Feature #5778
open[FUSE] Support efficient copy at command line
Description
Keep can perform efficient copy-on-write of files and directories, but POSIX doesn't provide an API for this. We've decided not to abuse standard hardlinks: while similar (in the "fast copy" sense), hardlinks offer incompatible semantics ("two filenames refer to the same data; writes to either file are reflected in both").
Possible approaches for exposing COW capability through arv-mount:
- Use BTRFS clone ioctl() (requires support for handling ioctl() in llfuse). User can use
cp --reflink
- Use s3fs approach of writing a special xattr() to a special place to request a COW link. User uses a custom command to communicate with the file system.
Meanwhile, the following workaround is possible without modifying the FUSE driver (and could be provided as a "copy" CLI program):
- Determine source and target collections, perform the operation using Arvados SDK. Results show up in target directory on refresh.
Updated by Tom Clegg over 9 years ago
- Description updated (diff)
- Target version set to Arvados Future Sprints
Updated by Ward Vandewege over 3 years ago
- Target version deleted (
Arvados Future Sprints)
Updated by Joshua Randall about 3 years ago
For a limited use-case in which you want to use arv-mount to drive the actual copying (i.e. which file(s) to copy from one collection to another), I guess the (partial) workaround might be:
- duplicate input collections using the CLI or SDK into temporary collections
- use arv-mount read-write with the input collections mounted by ID
- mv (rename) the files of interest from the input collections to the output collection
- (optionally) delete the temporary duplicated collections
Does this make sense, or is a simpler workaround possible today?
It seems like another option to consider to enable this use-case without the external duplication step might be to have some sort of flag for arv-mount that allows renames to succeed against sources on read-only collections (i.e. when the input is specified by PDH)?
Currently an attempt to do that fails with "Operation not permitted" - that makes sense as the PDH mount point is read-only even when using `--read-write`, and clearly that is the correct default behaviour, but I thought it might be a compromise to offer an arv-mount option that would allow a user to opt-in to allowing an `mv` command to succeed against a fundamentally read only source without actually modifying that source (obviously).

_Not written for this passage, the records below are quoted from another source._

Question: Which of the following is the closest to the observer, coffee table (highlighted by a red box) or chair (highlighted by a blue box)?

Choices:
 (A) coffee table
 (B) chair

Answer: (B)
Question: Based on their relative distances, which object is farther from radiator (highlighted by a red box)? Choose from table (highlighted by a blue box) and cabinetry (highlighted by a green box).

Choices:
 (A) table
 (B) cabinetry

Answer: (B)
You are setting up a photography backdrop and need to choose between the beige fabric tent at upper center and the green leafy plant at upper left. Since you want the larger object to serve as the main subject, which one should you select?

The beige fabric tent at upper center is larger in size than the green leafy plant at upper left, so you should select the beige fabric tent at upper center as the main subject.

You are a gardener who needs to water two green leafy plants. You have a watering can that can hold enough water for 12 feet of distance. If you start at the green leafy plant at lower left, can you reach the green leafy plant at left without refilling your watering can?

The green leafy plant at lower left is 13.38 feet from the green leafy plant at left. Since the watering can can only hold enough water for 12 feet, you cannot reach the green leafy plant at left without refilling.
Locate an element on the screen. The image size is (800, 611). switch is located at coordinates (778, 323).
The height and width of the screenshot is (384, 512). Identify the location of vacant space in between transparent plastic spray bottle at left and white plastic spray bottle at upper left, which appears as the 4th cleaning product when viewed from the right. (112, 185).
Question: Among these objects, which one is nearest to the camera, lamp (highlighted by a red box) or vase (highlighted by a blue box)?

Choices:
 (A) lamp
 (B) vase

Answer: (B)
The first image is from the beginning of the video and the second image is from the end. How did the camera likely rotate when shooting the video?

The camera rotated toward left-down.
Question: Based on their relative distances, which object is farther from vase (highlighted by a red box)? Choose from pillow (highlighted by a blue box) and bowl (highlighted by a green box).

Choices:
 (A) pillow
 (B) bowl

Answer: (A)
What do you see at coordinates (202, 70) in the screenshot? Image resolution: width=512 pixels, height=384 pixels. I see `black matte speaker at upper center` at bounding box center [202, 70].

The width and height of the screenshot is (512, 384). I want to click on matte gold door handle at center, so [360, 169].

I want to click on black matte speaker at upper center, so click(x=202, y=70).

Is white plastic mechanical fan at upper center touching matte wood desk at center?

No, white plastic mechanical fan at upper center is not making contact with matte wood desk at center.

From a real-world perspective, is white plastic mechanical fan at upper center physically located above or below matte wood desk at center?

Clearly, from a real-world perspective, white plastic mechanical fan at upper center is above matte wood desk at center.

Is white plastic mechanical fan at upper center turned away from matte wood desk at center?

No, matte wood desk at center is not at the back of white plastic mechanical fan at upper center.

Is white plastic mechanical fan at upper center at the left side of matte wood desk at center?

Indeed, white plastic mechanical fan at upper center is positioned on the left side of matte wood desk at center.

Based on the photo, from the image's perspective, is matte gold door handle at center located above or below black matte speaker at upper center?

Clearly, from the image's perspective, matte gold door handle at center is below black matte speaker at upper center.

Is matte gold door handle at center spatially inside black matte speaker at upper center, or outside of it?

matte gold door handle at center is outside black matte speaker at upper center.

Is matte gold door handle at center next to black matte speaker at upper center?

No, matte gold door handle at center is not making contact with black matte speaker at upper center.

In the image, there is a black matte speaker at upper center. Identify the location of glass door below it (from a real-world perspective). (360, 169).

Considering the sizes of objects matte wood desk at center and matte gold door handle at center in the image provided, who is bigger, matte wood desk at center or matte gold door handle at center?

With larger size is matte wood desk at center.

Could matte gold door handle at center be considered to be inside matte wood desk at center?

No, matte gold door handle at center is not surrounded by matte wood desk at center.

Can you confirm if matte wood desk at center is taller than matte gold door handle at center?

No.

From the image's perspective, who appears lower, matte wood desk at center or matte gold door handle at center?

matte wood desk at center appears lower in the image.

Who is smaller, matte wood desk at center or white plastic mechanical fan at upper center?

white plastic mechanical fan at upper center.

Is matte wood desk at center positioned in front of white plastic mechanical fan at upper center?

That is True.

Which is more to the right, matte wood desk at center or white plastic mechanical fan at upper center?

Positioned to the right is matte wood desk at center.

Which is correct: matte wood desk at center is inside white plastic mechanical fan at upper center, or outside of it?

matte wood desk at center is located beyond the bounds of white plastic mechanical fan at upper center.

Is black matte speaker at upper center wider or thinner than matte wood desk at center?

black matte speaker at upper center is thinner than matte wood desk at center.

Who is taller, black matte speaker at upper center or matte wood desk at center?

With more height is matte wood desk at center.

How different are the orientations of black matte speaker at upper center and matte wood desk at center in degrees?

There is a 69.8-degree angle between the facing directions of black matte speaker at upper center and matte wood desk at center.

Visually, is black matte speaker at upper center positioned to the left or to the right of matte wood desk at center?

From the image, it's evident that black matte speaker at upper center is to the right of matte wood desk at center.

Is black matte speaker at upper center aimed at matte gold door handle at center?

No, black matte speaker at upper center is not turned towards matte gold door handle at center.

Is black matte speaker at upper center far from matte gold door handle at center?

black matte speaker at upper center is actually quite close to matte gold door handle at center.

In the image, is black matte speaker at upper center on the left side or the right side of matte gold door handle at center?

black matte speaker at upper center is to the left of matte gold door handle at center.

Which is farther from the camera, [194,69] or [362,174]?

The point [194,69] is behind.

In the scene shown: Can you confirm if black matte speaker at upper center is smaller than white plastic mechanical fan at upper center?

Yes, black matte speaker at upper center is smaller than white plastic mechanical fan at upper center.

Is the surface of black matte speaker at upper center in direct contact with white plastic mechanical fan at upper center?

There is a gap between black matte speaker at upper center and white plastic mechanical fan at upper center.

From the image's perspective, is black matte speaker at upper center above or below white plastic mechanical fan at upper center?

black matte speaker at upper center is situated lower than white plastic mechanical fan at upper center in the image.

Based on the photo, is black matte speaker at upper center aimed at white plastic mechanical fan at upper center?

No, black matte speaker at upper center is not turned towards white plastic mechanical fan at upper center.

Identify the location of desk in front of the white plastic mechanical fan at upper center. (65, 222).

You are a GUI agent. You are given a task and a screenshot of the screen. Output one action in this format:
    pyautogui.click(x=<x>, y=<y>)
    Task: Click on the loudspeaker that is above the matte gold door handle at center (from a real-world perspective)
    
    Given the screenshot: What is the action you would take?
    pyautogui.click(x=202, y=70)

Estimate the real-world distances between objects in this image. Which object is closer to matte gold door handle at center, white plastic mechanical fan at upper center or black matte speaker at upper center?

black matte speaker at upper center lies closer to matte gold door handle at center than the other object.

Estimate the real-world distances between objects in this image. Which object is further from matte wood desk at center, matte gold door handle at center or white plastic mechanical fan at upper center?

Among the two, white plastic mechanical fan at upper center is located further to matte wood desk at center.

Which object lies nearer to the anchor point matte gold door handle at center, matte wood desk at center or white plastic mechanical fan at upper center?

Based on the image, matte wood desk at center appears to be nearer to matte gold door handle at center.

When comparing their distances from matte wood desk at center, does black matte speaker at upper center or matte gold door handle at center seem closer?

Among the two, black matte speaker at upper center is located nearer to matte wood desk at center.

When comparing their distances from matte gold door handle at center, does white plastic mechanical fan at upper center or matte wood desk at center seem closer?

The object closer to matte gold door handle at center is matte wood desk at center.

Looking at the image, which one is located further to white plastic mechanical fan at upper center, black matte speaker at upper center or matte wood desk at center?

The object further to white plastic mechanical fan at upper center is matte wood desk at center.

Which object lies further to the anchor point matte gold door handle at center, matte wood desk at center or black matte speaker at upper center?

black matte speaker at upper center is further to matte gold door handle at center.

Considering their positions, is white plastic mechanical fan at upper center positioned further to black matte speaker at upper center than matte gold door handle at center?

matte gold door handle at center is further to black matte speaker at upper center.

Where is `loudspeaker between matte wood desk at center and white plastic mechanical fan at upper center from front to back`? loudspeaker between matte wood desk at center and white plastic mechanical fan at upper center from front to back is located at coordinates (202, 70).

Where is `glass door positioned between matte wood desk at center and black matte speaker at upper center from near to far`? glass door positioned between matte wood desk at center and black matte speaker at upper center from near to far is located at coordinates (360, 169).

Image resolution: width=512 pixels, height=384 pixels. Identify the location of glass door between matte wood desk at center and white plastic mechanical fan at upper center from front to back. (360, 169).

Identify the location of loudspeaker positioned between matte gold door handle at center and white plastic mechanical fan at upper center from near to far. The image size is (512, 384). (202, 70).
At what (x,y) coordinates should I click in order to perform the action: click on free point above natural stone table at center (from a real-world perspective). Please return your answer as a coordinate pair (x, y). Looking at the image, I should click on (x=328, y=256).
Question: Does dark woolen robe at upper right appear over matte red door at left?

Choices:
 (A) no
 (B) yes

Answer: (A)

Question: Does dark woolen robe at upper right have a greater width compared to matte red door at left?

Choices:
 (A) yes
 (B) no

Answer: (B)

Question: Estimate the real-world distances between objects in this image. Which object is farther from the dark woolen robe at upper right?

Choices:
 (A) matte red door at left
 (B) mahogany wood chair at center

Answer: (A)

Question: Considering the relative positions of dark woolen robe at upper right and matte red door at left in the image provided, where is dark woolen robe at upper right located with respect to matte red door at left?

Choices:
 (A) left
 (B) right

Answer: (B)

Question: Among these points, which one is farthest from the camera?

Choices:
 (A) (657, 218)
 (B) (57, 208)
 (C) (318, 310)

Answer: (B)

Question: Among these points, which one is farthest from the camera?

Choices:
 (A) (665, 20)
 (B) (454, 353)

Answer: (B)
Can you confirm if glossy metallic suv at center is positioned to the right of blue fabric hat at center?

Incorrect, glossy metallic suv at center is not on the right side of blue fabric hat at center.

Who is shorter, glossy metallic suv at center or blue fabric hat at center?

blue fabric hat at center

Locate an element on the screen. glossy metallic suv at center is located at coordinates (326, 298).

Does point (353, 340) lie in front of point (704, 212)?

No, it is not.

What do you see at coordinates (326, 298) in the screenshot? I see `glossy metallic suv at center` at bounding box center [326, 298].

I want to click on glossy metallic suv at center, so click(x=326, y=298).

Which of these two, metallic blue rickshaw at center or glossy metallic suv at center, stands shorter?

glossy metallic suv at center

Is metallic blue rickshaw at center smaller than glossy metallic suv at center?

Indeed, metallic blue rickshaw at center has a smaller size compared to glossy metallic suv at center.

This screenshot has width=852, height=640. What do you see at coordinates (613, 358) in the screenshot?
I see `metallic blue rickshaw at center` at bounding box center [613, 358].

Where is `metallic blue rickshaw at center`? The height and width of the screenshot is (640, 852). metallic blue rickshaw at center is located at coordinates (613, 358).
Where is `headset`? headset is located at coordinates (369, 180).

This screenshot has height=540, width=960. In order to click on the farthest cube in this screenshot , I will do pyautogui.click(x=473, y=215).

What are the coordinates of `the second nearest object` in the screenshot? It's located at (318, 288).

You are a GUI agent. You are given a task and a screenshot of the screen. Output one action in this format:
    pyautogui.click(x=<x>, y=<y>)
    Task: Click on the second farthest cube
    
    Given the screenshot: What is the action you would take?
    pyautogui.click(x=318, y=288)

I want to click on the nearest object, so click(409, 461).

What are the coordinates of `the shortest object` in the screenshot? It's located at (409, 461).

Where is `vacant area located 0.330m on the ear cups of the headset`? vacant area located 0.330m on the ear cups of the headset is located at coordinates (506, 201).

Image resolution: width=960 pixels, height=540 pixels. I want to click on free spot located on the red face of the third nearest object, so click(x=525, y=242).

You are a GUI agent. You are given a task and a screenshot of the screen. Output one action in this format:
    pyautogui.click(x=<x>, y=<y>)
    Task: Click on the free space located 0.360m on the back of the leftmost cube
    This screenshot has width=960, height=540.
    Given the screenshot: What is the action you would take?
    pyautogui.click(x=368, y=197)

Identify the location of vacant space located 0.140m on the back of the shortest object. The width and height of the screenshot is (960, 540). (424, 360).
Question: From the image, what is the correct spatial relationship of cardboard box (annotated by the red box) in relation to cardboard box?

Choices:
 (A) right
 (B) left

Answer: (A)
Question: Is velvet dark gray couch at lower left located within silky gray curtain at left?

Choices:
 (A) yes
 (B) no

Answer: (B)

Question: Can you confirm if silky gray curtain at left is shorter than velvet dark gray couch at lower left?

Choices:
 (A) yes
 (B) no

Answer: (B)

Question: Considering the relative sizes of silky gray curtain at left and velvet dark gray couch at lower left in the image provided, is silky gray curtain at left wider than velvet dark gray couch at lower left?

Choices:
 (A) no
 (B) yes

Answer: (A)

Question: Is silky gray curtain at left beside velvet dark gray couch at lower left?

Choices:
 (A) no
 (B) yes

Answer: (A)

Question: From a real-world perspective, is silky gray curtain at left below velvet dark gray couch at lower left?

I guess of the other options mentioned in this story, the one that enables `cp --reflink` seems the most user-friendly. Is it possible with llfuse today?
Updated by Peter Amstutz about 3 years ago
It's been a rather long time since we looked into this, but the issue at the time was that the way cp --reflink
was communicated to the file system wasn't propagated to FUSE.
I don't know if that was a limitation of the FUSE kernel interface, libfuse, or llfuse (probably not the last one). It is quite possible the situation has improved at some point in the last 5 years.
My preferred solution is still to reinterpret hard link requests as copy-on-write, it seems like a program that relies on POSIX semantics that closely is going to run into other more fundamental problems running on top of arv-mount before "expected modifications made to a hard linked file to show up in both files" becomes a problem.
Do you have a use case for this?